“To love oneself,” wrote Oscar Wilde, “is the beginning of a life-long romance.”  Love comes easy on good days when our self-esteem stands tall. It’s when we fall that our self-directed goodwill often deserts us. Suddenly, we remember all our faults. Our internal monologue clouds with harsh judgments. We blame and shame ourselves.

One way of reclaiming our well-being is through self-compassion. As a concept derived from Buddhist psychology, self-compassion entails treating oneself with kindness and care, like we would treat a dear friend.

Researchers have identified three main components of self-compassion: self-kindness, feelings of common humanity, and mindfulness. Self-kindness refers to acting in kind and understanding ways towards ourselves. For example, instead of being critical (I’m so disorganized! I’ll never be successful!), our inner voice is supportive and warm (It’s OK that I missed the deadline. I worked hard and I’ll make it next time). A sense of common humanity is the recognition that everyone makes mistakes and no one is without their weaknesses. Accepting that we are not alone in our suffering comforts us with feelings of inclusivity rather than alienation. Finally, mindfulness offers a “meta-perspective” on our hardships, helping us to not exaggerate our distress and become engulfed by it.

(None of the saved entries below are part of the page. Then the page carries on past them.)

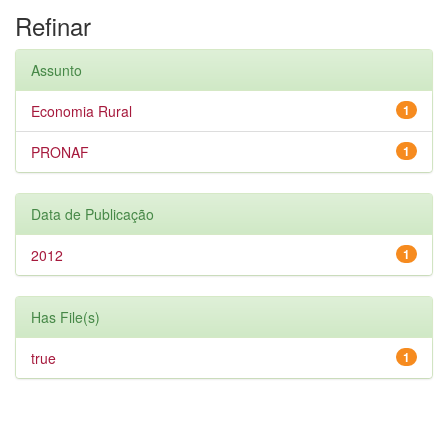
Refinar
Assunto
Economia Rural
1
PRONAF
1
Data de Publicação
2012
1
Has File(s)
true
1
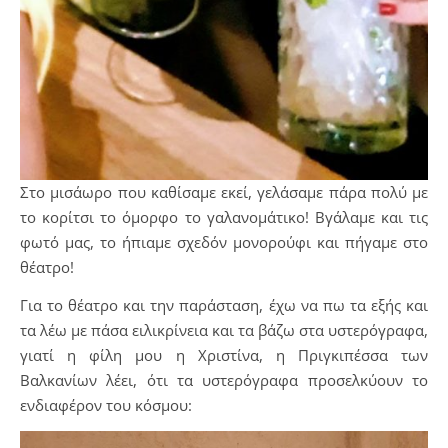
Στο μισάωρο που καθίσαμε εκεί, γελάσαμε πάρα πολύ με
το κορίτσι το όμορφο το γαλανομάτικο! Βγάλαμε και τις
φωτό μας, το ήπιαμε σχεδόν μονορούφι και πήγαμε στο
θέατρο!
Για το θέατρο και την παράσταση, έχω να πω τα εξής και
τα λέω με πάσα ειλικρίνεια και τα βάζω στα υστερόγραφα,
γιατί η φίλη μου η Χριστίνα, η Πριγκιπέσσα των
Βαλκανίων λέει, ότι τα υστερόγραφα προσελκύουν το
ενδιαφέρον του κόσμου:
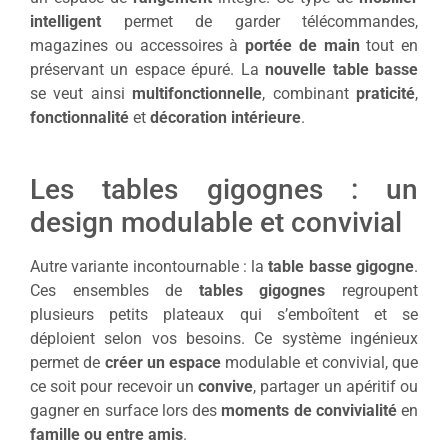
intelligent
permet de garder télécommandes,
magazines ou accessoires à
portée de main
tout en
préservant un espace épuré. La
nouvelle table basse
se veut ainsi
multifonctionnelle
, combinant
praticité
,
fonctionnalité
et
décoration intérieure
.
Les tables gigognes : un
design modulable et convivial
Autre variante incontournable : la
table basse gigogne
.
Ces ensembles de
tables gigognes
regroupent
plusieurs petits plateaux qui s’emboîtent et se
déploient selon vos besoins. Ce système ingénieux
permet de
créer un espace
modulable et convivial, que
ce soit pour recevoir un
convive
, partager un apéritif ou
gagner en surface lors des
moments de convivialité
en
famille ou entre amis
.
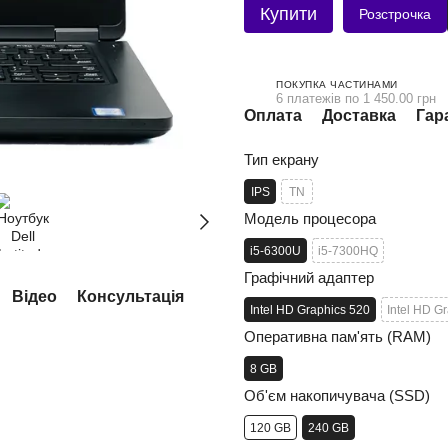
Купити
Розстрочка
ПОКУПКА ЧАСТИНАМИ
6 платежів по 1 450.00 грн
Оплата
Доставка
Гар
Тип екрану
IPS
TN
Модель процесора
i5-6300U
i5-7300HQ
Графічний адаптер
Відео
Консультація
Intel HD Graphics 520
Intel HD G
Оперативна пам'ять (RAM)
8 GB
Об'єм накопичувача (SSD)
120 GB
240 GB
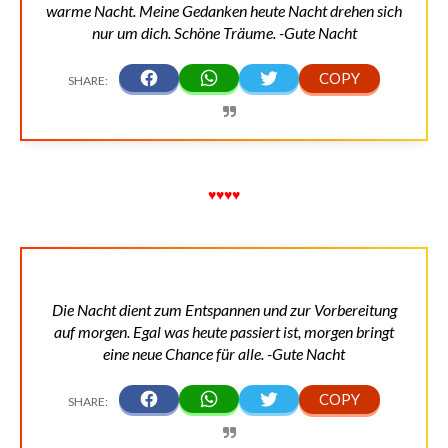
warme Nacht. Meine Gedanken heute Nacht drehen sich
nur um dich. Schöne Träume. -Gute Nacht
♥♥♥♥
Die Nacht dient zum Entspannen und zur Vorbereitung
auf morgen. Egal was heute passiert ist, morgen bringt
eine neue Chance für alle. -Gute Nacht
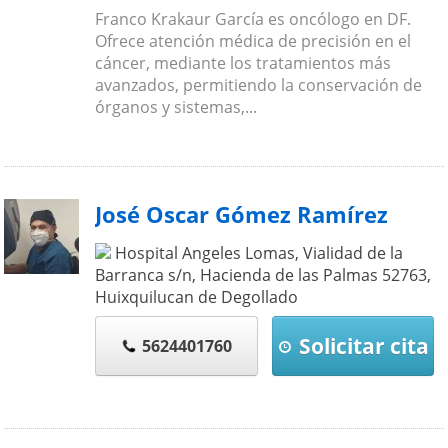
Franco Krakaur García es oncólogo en DF.
Ofrece atención médica de precisión en el
cáncer, mediante los tratamientos más
avanzados, permitiendo la conservación de
órganos y sistemas,...
José Oscar Gómez Ramírez
Hospital Angeles Lomas, Vialidad de la
Barranca s/n, Hacienda de las Palmas
52763
,
Huixquilucan de Degollado
Solicitar cita
5624401760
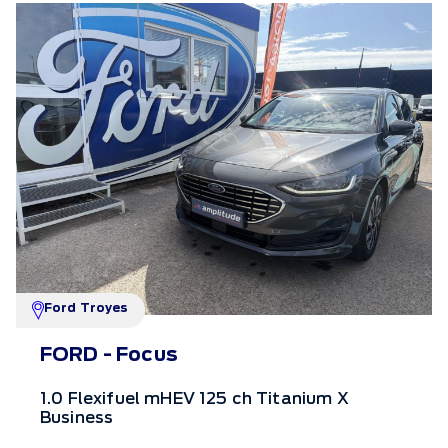
Ford Troyes
FORD - Focus
1.0 Flexifuel mHEV 125 ch Titanium X
Business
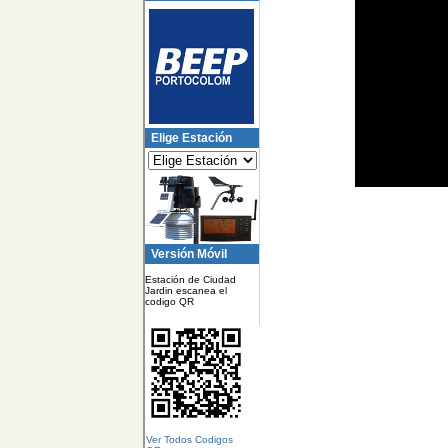
Elige Estación
Versión Móvil
Estación de Ciudad
Jardin escanea el
codigo QR
Ver Todos Codigos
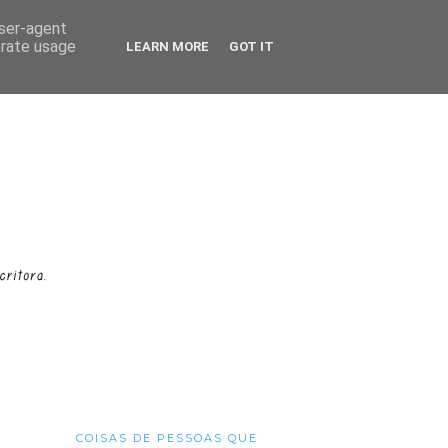
user-agent
erate usage
LEARN MORE
GOT IT
COISAS DE PESSOAS QUE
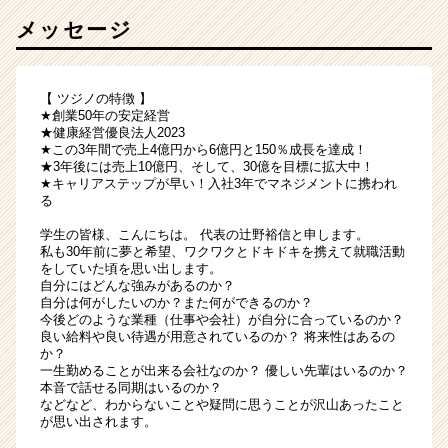
メッセージ
【 ツジノの特徴 】
★創業50年の安定経営
★健康経営優良法人2023
★この3年間で売上4億円から6億円と150％成長を達成！
★3年後には売上10億円、そして、30億を目標に拡大中！
★キャリアステップが早い！入社3年でマネジメントに携われ
る
学生の皆様、こんにちは。 代表の辻野裕信と申します。
私も30年前に夢と希望、ワクワクとドキドキを携えて就職活動
をしていた頃を思い出します。
自分にはどんな強みがあるのか？
自分は何がしたいのか？また何ができるのか？
今後どのような業種（仕事や会社）が自分に合っているのか？
良い給料や良い待遇が用意されているのか？ 将来性はあるの
か？
一生勤めることが出来る会社なのか？ 優しい先輩はいるのか？
本音で話せる同期はいるのか？
などなど、わからないことや疑問に思うことが沢山あったこと
が思い出されます。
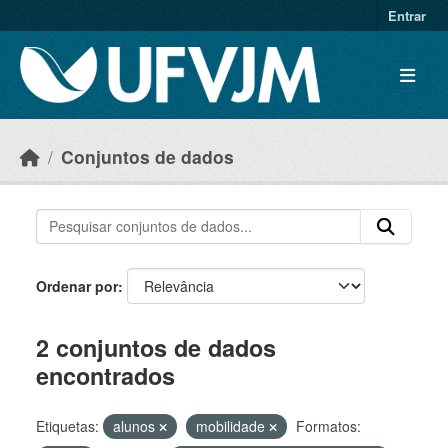
Skip to main content
Entrar
Conjuntos de dados
Ordenar por
2 conjuntos de dados
encontrados
Etiquetas:
alunos
mobilidade
Formatos:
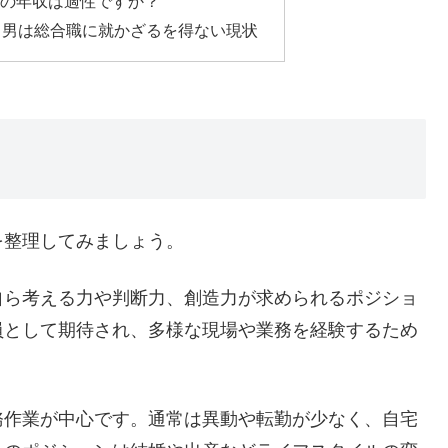
今の年収は適性ですか？
も男は総合職に就かざるを得ない現状
を整理してみましょう。
自ら考える力や判断力、創造力が求められるポジショ
員として期待され、多様な現場や業務を経験するため
務作業が中心です。通常は異動や転勤が少なく、自宅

A wealth of research has shown the positive consequences of self-compassion on numerous aspects of our well-being.  Self-compassion is also associated with less self-criticism, anxiety and fear of failure.  So, self-compassion can lead to greater emotional resilience, since unlike self-esteem, our heightened feelings of self-worth will not rely on our successes.

So ask yourself “What would I say to a dear friend in a situation like this and how would I say it?

Self-compassion begins with the intention of wholehearted kindness towards ourselves.  Remember, you yourself deserve your kindness. “You yourself,” as the Buddhist saying goes, “as much as anybody in the entire universe, deserve your love and affection.”